[Start of Attachment]
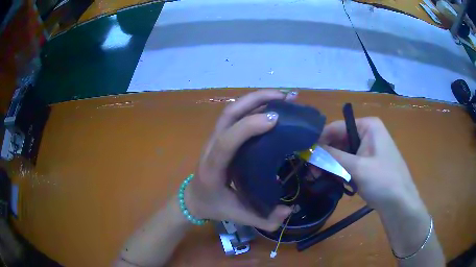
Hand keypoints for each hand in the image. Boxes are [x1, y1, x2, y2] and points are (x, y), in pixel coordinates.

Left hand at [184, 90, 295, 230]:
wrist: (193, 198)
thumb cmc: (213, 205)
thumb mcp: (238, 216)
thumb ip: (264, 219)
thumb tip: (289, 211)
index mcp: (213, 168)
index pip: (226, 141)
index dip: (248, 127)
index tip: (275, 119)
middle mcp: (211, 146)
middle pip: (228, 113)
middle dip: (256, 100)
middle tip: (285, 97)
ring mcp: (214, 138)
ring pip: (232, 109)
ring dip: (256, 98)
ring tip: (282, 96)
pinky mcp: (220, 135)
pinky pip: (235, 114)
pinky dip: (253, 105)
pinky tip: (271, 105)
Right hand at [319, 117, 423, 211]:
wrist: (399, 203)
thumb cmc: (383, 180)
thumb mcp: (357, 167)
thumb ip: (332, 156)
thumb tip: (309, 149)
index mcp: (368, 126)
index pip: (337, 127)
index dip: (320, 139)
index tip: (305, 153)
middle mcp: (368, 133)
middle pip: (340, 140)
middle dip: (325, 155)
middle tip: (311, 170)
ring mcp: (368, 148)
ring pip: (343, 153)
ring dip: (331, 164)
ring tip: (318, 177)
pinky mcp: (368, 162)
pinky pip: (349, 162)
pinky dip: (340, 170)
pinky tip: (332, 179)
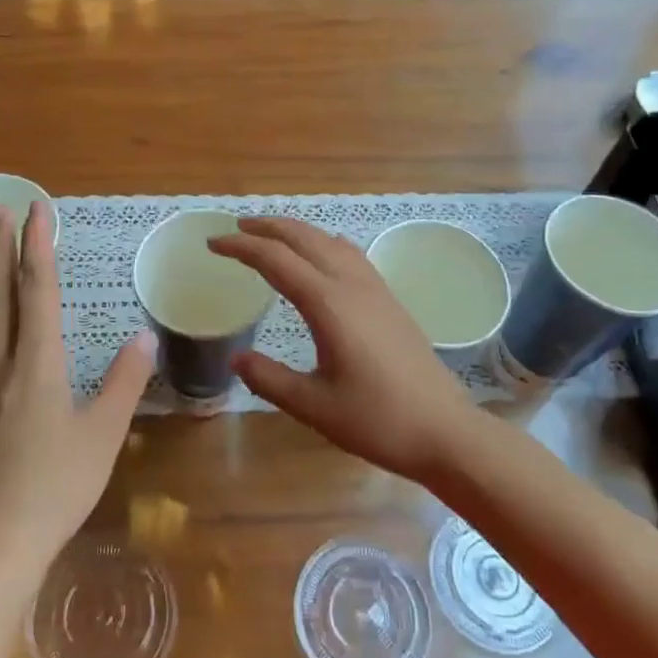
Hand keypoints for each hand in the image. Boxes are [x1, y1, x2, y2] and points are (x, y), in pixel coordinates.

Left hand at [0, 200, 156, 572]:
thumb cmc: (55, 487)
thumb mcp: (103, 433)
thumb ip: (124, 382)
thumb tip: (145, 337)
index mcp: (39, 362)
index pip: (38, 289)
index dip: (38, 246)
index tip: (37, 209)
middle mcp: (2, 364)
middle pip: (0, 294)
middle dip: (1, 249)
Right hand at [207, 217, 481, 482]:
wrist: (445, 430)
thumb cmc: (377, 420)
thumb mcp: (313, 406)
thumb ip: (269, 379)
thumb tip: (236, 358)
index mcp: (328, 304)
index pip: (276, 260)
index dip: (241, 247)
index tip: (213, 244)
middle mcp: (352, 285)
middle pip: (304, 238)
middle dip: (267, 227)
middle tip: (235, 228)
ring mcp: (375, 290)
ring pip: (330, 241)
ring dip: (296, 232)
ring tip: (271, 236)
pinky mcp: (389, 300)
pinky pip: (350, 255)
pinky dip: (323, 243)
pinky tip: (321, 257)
[End of Attachment]
[Start of Attachment]
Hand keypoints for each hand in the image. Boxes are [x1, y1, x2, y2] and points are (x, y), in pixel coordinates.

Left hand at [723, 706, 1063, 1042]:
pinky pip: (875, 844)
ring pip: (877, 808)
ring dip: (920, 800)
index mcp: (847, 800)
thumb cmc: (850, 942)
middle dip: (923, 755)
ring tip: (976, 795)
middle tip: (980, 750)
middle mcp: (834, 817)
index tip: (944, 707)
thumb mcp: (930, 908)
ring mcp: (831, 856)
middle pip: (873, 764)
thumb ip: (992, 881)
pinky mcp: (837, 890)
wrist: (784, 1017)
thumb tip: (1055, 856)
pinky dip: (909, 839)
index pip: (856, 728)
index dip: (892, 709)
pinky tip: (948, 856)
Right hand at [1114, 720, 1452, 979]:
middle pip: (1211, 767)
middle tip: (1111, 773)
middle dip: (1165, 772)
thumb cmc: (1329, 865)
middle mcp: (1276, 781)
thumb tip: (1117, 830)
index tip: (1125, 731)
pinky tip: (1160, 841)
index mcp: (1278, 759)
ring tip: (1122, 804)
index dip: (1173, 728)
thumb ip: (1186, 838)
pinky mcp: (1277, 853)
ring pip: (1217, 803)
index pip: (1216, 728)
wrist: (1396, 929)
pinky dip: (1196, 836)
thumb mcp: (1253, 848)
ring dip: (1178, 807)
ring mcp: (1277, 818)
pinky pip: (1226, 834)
[End of Attachment]
▶ Your goal: Give back exactly the lines of the listing above that run from the line with "ring pip: (330, 241)" to the line with "pinky tip: (321, 257)", inclusive.

▶ Final answer:
ring pip: (330, 241)
ring dip: (296, 232)
ring tip: (271, 236)
pinky mcp: (389, 300)
pinky pip: (350, 255)
pinky dip: (323, 243)
pinky tip: (321, 257)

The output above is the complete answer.